TOKİ'ler öncülük etsin deprem bölgesinde zorunlu olsun: Güvenli binaya TSE güvencesi

10 bilim insanımız 2010'da TSE'nin isteği üzerine 'Güvenli ve Yeşil Bina Sertifikası' hazırladı. Proje, Doğu ve Güneydoğu’da 2-3 devlet binası dışında hayata geçirilemedi. Prof. Dr. Birol Kılkış, deprem bölgelerinde yapılacak binalarda ‘sertifikalandırma’ sürecinin işletilmesi gerektiğini söyledi

10 bilim insanı Türk Standartları Enstitüsünün (TSE) isteği üzerine “Güvenli ve Yeşil Bina Sertifikası” hazırladı. Dünyada ilk ve tek olan bu sertifika tamamen yerli imkanlarla ortaya çıktı. 2010 yılında hazırlanan sistem özellikle fay hatları için geliştirildi, ancak uygulanmadı. Projede görev alan Prof. Dr.
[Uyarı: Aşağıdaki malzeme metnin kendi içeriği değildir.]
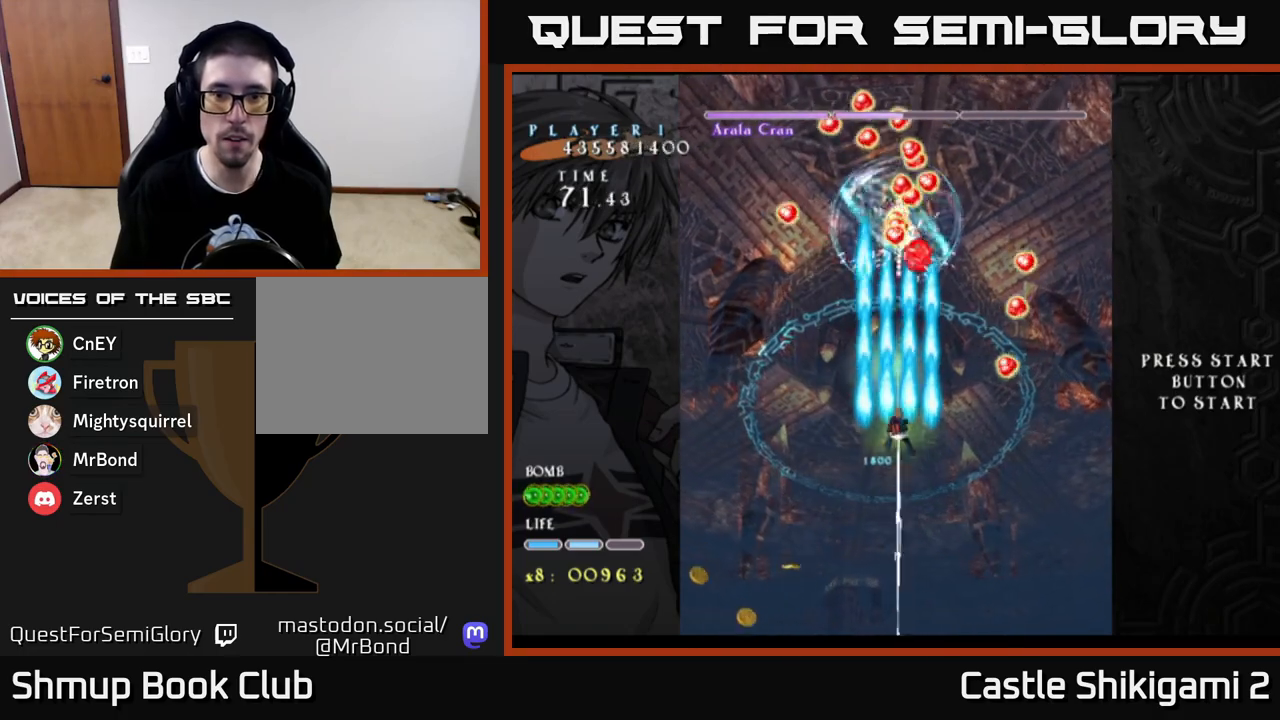
{"buttons": ["B"], "left_stick": "center", "right_stick": "center", "events": [[183, "DPAD_UP", "down"], [433, "DPAD_UP", "up"]]}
Birol Kılkış “Güvenli Yeşil Bina Sertifikası”nın deprem bölgelerinde ve TOKİ’de zorunlu olmasını istedi.

TSE, 2010 yılında çevreci ve güvenli konut üretmek için bir çalışma başlattı. TSE yetkilileri, talebin, çevreci konut üretmek isteyen ancak yurt dışındaki kuruluşların istediği astronomik rakamları karşılamakta zorluk çeken Türk müteahhitlerden geldiğini bildirdi. TSE yetkilileri, bilim insanlarıyla yaptıkları toplantılarda sadece “yeşil”in yetmeyeceğini, “güvenli konutun” da önemli olduğunu tespit ettiklerini ve çalışmalarını bu doğrultuda sürdürdüklerini söyledi. Verecekleri sertifikanın adını da “Güvenli Yeşil Bina Sertifikası” olarak değiştirdiler.

İKİ ÜÇ BİNADA HAYATA GEÇTİ

Bu çalışmaya, Maden Tetkik Enstitüsü, İller Bankası, Türkiye Atom Enerjisi Kurumu, TOKİ, Ankara Üniversitesi gibi çok sayıda kuruluş da destek verdi. 10 bilim insanı tarafından yapılan çalışma tamamlanmasına ve TSE'nin duyurusuna rağmen “Güvenli Yeşil Bina Sertifikası” uygulanamadı. Doğu ve Güneydoğu’da iki üç devlet binası dışında hayata geçirilemedi. Yetkililer bu sistemin neden uygulanmadığı sorusuna doyurucu bir yanıt vermedi.

‘TÜRKİYE BU SİSTEME MUHTAÇ’

“Güvenli Yeşil Bina Sertifikası” için çalışan ekipten Prof. Dr. Birol Kılkış Aydınlık’a konuştu. Hazırlık ekibinin içinde Hacettepe Üniversitesinden nükleer uzman bile olduğunu vurgulayan Kılkış “Bunun nedeni inşaatlarda kullanılan mermerler. Mermer toprak altından çıkarılıyor. Radyoaktif özellik taşıyabilir. Ama biz onları mutfakta yemek yaptığımız yerde kullanıyoruz. Bunların ölçümü yapılmıyor. Bu hassasiyeti de düşündük.” dedi.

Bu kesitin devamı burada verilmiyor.